Темные глаза девочки заинтересованно загорелись:
— Правда?
— Да. И с твоей матерью тоже.
Услышав это, она подошла ближе, волоча за собой ранец.
— Я не встречалась ни с кем, кто знал бы мою маму. Как вас зовут?
— Джед дома?
— Да, он у себя в студии. Идемте, я провожу.
Взволнованная Май толкнула калитку и повела его по каменистой дорожке, почти затерянной в буйной растительности, на крохотный задний двор, где стоял маленький сарай, превращенный в студию. Постройка, напоминавшая ящик с большими окнами, утопала в пестрых петуниях.
— Папа! — крикнула Май. — У нас гости!
Жан-Поль услышал шум за дверью дома у себя за спиной и обернулся, сразу заметив Джеда, сжимавшего в правой руке армейский кольт сорок пятого калибра.
Май побледнела и отпрянула на шаг:
— Папа…
— В дом, — приказал Джед, освободив проход. — Сейчас же.
Ее не пришлось просить дважды.
— Сколько лет прошло, — мирно сказал Жан-Поль.
— Убирайся.
— У меня и в мыслях нет причинить вред тебе или твоей дочери.
— Ступай в ту нору, откуда ты выполз, и не приближайся впредь к моей дочери. Ты понял?
Жан-Поль кивнул:
— Как тебе будет угодно.
Он повернул прочь, прошел по дорожке в калитку, стараясь ничем не выдать своего ликования. Джед по-прежнему ненавидит и боится его. Да! А это означает, что его, Жана-Поля, секрет пока не раскрыт.
У него есть козырь.
Ты спятил, если вновь хочешь идти против этих людей. Но что ему терять? Жизнь покатилась под откос много, много лет назад.

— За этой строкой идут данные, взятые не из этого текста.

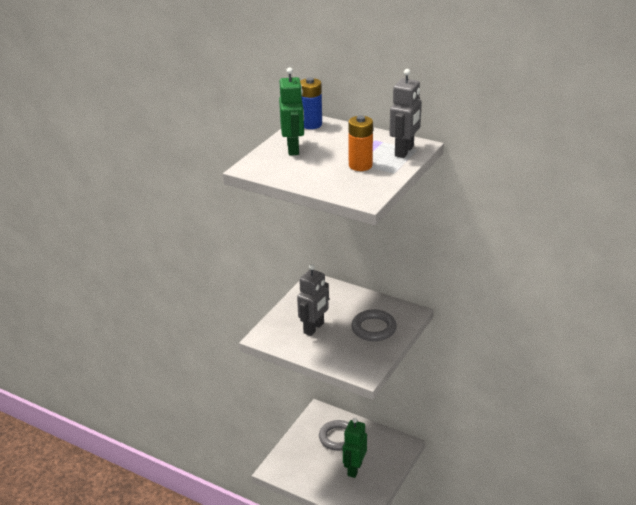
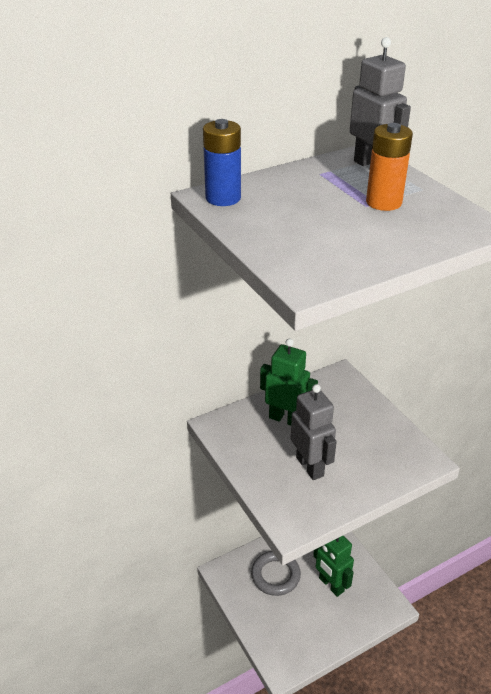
camera: 60 degrees left, 5 degrees up
green robot [279,67,304,156] -> green robot moved to [260,338,318,426]
grey ring [351,309,397,341] -> none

Он может получить Камни Юпитера. Еще есть шанс.
Для тебя, мама…
И он может осуществить месть. За мать, за себя. Может быть, наконец тогда он обретет покой в душе. Сколько лет он надеялся, ждал. Теперь надо попытаться…
Захлопнув калитку, он заплакал, да так, что не мог остановиться. Слезы текли по изрытому рубцами и морщинами лицу, застилали глаза, и чем сильней он утирал их, тем больше их становилось. Наконец он побрел по тротуару, дав им волю.
Да, покой еще возможен. И справедливость. Он должен попытаться.
Томас Блэкберн принципиально не читал бульварную прессу, и Ребекка, предвидя позицию деда, прежде чем отправиться на Бикон-Хилл купила два экземпляра «Успеха» в супермаркете «Фэньюэл Холл». По привычке она не пользовалась сабвеем, а также такси, предпочитая проделать путь пешком, причем большую его часть — по обновленной набережной. Она любила задержаться у морского аквариума и понаблюдать за котиками или просто полюбоваться видом бостонской береговой линии. Когда она жила здесь в последний раз, а это было в середине семидесятых, возрождение центральной части города только начиналось.
По пути к дому деда Ребекка удержалась от того, чтобы хорошенько разглядеть первую полосу таблоида. Она и так никогда не забывала известное фото 1975 года, на котором были изображены она, Джед и Май, покидавшие Сайгон. У Ребекки не было этой фотографии. Зачем она ей? Даже по прошествии четырнадцати лет она как наяву слышит плач новорожденной Май Слоан и чувствует, как ребенок ворочается у нее на руках, ищет полную молока грудь, которую Ребекка не могла ей предложить. Она чувствует, как на ее плечо тяжело опирается Джед, бледный от потери крови. На его лице гримаса боли. Она ясно помнит собственное отчаяние, помнит каждое мгновение их мучительного пути домой.